Texto dado ::
——
La presentación del jefe de Gabinete en Diputados chocó con los contratos y documentos que ya están incorporados en la causa de Comodoro Py. A la vez, Kicillof recibe una presión creciente de los intendentes, que atan su apoyo a la vuelta de la reelección indefinida.
A las 12.19 del miércoles, cuando Manuel Adorni llevaba una hora y media leyendo su presentación y empezaba a cerrar su discurso, dijo frente a los Diputados en el Congreso de la Nación: “No existe contrato alguno celebrado entre la TV Pública y el periodista Marcelo Grandío (…) No he participado en ningún expediente administrativo que lo involucre ni a él ni a Imhouse S.A.”. Se refiere, claro, a aclaraciones sobre la causa inicial que lo puso en el foco de la atención pública cuando se supo que había volado a Punta del Este en jet privado el feriado de carnaval en un vuelo que se supo después había pagado Grandío, un amigo personal dueño de una productora que accedió a contratos con la TV Pública a partir de la llegada de este gobierno al poder.
Las palabras de Adorni hicieron ruido en Comodoro Py donde tramita una causa por negociaciones incompatibles y conflicto de interés porque hay en el expediente siete contratos firmados por Grandío y su productora Imhouse que son uno de los elementos principales de la investigación. Conseguirlos fue una proeza: se pidieron con un oficio judicial sin respuesta, se insistió con un acta de presentación y hasta mandaron a la Policía de Seguridad Aeroportuaria a buscarlos sin éxito. Con el paso de los días, la información llegó y es probablemente, una de las preocupaciones principales para el funcionario en este expediente que es menor al lado del de enriquecimiento ilícito.
Son elementos que seguirán su curso en las causas penales mientras el Gobierno avanzará en una decisión que parece irreversible: no sólo sostener sino empoderar a Adorni con la expectativa de que las peores noticias de revelaciones sobre su patrimonio ya pasaron y que el tiempo que lleva el trámite judicial diluya la atención hacia otros lados.
En ese sendero, anunciaron anoche la reapertura de la sala de prensa de la Casa Rosada, una decisión que no buscará bajar el enfrentamiento con el periodismo pero sí descomprimir una clausura que sólo exponía una decisión arbitraria y peligrosa en términos de libertad de prensa y de expresión. Es incierto el resultado y tiene a varios integrantes del Gabinete inquietos e incómodos. “Adorni está roto. En la calle no hay retorno”, se preocupa un funcionario de primer nivel que participó de la movida de apoyo que se gestó meticulosamente en la previa a la presentación de Adorni en el Congreso. Su reaparición pública era la prueba de fuego que consideran superada y desde ahí sigue este paso a paso que comenzó hoy con su primera entrevista periodística y seguirá con la vuelta de una conferencia de prensa que se supone será el mismo lunes.
——
Datos registrados ::
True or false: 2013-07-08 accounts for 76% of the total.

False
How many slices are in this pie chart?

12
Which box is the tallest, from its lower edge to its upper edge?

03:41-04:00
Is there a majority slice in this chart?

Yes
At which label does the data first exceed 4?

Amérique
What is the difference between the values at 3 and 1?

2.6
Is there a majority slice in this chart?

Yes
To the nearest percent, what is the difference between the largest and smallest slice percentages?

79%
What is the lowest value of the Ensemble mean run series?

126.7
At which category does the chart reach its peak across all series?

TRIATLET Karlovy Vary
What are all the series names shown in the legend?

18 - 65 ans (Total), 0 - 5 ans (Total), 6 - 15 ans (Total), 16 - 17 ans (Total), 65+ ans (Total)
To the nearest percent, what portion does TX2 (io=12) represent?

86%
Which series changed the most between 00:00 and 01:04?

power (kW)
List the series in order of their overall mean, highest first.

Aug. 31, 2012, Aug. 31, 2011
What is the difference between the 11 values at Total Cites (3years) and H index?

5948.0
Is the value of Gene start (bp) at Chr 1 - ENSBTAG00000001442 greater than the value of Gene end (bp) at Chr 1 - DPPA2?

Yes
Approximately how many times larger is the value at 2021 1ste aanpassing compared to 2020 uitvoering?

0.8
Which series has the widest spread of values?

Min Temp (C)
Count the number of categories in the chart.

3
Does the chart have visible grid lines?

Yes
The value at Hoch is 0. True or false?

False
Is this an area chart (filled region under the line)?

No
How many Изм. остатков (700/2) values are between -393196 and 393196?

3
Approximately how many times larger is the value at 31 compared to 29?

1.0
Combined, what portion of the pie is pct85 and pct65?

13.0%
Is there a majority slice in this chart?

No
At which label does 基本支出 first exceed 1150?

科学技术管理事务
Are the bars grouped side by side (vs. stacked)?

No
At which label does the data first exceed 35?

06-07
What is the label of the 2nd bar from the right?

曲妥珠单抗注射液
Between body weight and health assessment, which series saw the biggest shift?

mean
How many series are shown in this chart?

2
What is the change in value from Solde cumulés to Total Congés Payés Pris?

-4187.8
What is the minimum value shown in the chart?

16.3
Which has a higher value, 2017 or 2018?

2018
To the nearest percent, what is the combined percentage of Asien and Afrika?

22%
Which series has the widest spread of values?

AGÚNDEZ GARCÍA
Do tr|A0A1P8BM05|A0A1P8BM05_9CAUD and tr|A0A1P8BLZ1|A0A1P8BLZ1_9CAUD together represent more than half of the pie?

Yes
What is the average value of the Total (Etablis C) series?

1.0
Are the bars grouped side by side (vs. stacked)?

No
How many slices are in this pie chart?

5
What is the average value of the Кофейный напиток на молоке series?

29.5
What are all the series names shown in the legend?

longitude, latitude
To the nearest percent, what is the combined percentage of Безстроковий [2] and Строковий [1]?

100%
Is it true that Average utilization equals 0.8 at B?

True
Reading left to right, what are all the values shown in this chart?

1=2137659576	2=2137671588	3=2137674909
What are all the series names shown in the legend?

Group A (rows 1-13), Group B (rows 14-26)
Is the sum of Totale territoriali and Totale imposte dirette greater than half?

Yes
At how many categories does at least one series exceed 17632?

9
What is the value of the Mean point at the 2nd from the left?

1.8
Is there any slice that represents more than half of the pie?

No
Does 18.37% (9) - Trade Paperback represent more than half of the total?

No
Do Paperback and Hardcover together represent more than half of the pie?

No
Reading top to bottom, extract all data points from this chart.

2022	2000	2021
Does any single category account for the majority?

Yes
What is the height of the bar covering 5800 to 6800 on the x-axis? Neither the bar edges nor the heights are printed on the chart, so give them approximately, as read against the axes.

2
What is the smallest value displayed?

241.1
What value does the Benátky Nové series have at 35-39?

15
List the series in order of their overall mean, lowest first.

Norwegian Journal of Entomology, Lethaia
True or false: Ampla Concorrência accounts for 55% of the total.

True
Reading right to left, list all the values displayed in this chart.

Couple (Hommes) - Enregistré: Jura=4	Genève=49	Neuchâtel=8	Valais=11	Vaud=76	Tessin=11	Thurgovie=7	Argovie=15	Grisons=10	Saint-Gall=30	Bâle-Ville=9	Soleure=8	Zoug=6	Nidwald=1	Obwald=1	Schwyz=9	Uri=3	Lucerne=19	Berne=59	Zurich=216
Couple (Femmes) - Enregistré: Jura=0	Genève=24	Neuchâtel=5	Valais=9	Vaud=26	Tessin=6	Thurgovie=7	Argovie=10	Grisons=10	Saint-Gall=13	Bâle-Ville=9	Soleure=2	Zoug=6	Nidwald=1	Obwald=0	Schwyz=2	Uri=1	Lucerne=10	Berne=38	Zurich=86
——
Tareas a realizar ::
a - Responde estas preguntas sobre el texto dado, cada una en su línea:
(i) ¿A qué hora del miércoles dijo Adorni ante los Diputados que no existía contrato entre la TV Pública y Marcelo Grandío?
(ii) ¿Cuántos contratos firmados por Grandío y su productora Imhouse hay en el expediente de Comodoro Py?
(iii) ¿Qué se anunció anoche sobre la Casa Rosada?
b - Haz una lista de todas las personas que el texto dado nombra por su apellido, en el orden en que aparecen.
c - Copia del texto dado, sin cambiar nada, el tramo que va desde "Son elementos que" hasta "hacia otros lados.".
Los registros vienen de otra fuente.

Resultados en orden ::
a -
(i) A las 12.19.
(ii) Siete.
(iii) La reapertura de la sala de prensa.

b -
Kicillof
Manuel Adorni
Marcelo Grandío

c -
Son elementos que seguirán su curso en las causas penales mientras el Gobierno avanzará en una decisión que parece irreversible: no sólo sostener sino empoderar a Adorni con la expectativa de que las peores noticias de revelaciones sobre su patrimonio ya pasaron y que el tiempo que lleva el trámite judicial diluya la atención hacia otros lados.